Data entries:
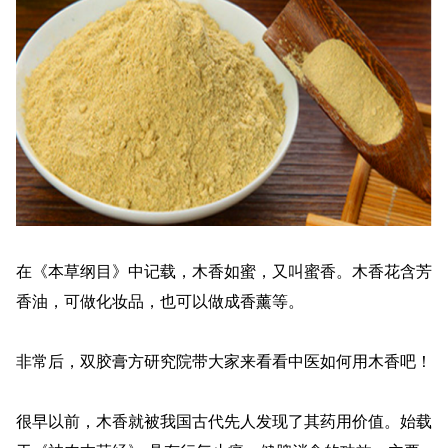
在《本草纲目》中记载，木香如蜜，又叫蜜香。木香花含芳
香油，可做化妆品，也可以做成香薰等。
非常后，双胶膏方研究院带大家来看看中医如何用木香吧！
很早以前，木香就被我国古代先人发现了其药用价值。始载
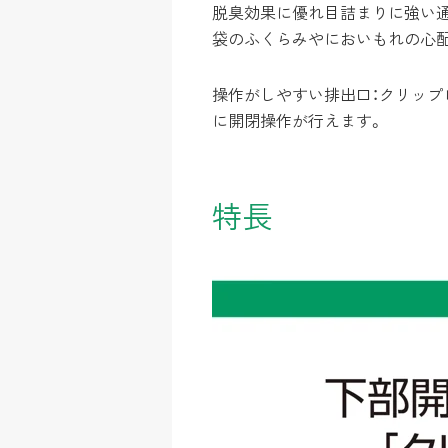
脱臭効果に優れ目詰まりに強い通
袋のふくらみやにおいもれの心
操作がしやすい排出口：クリップ
に開閉操作が行えます。
特長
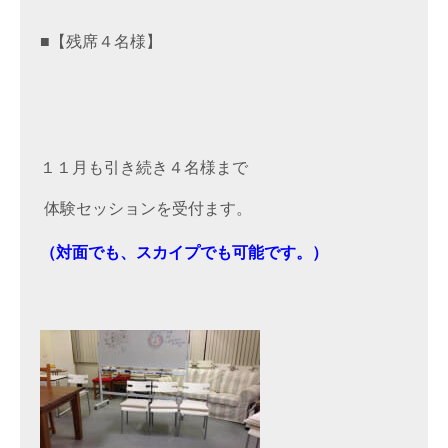
■【
残席４名様
】
１１月も引き続き４名様まで
 体験セッションを受付ます。
（対面でも、スカイプでも可能です。）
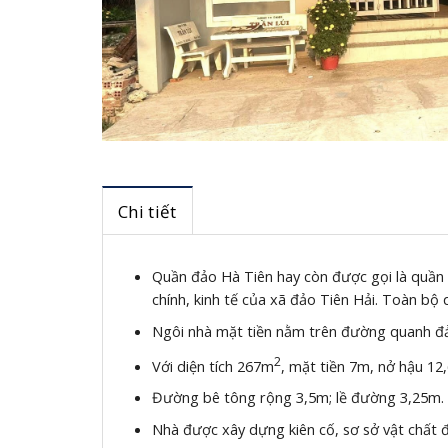
Chi tiết
Quần đảo Hà Tiên hay còn được gọi là quần 
chính, kinh tế của xã đảo Tiên Hải. Toàn bộ
Ngôi nhà mặt tiền nằm trên đường quanh đả
2
Với diện tích 267m
, mặt tiền 7m, nở hậu 12
Đường bê tông rộng 3,5m; lề đường 3,25m.
Nhà được xây dựng kiên cố, sơ sở vật chất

[How to complete this task]
Write out every line of text above, copying each one verbatim and in its original order. Leave out the pictures.

[Response to this task]
在《本草纲目》中记载，木香如蜜，又叫蜜香。木香花含芳
香油，可做化妆品，也可以做成香薰等。
非常后，双胶膏方研究院带大家来看看中医如何用木香吧！
很早以前，木香就被我国古代先人发现了其药用价值。始载
脱臭効果に優れ目詰まりに強い通
袋のふくらみやにおいもれの心
操作がしやすい排出口：クリップ
に開閉操作が行えます。
特長
■【
残席４名様
】
１１月も引き続き４名様まで
 体験セッションを受付ます。
（対面でも、スカイプでも可能です。）
Chi tiết
Quần đảo Hà Tiên hay còn được gọi là quần 
chính, kinh tế của xã đảo Tiên Hải. Toàn bộ
Ngôi nhà mặt tiền nằm trên đường quanh đả
2
Với diện tích 267m
, mặt tiền 7m, nở hậu 12
Đường bê tông rộng 3,5m; lề đường 3,25m.
Nhà được xây dựng kiên cố, sơ sở vật chất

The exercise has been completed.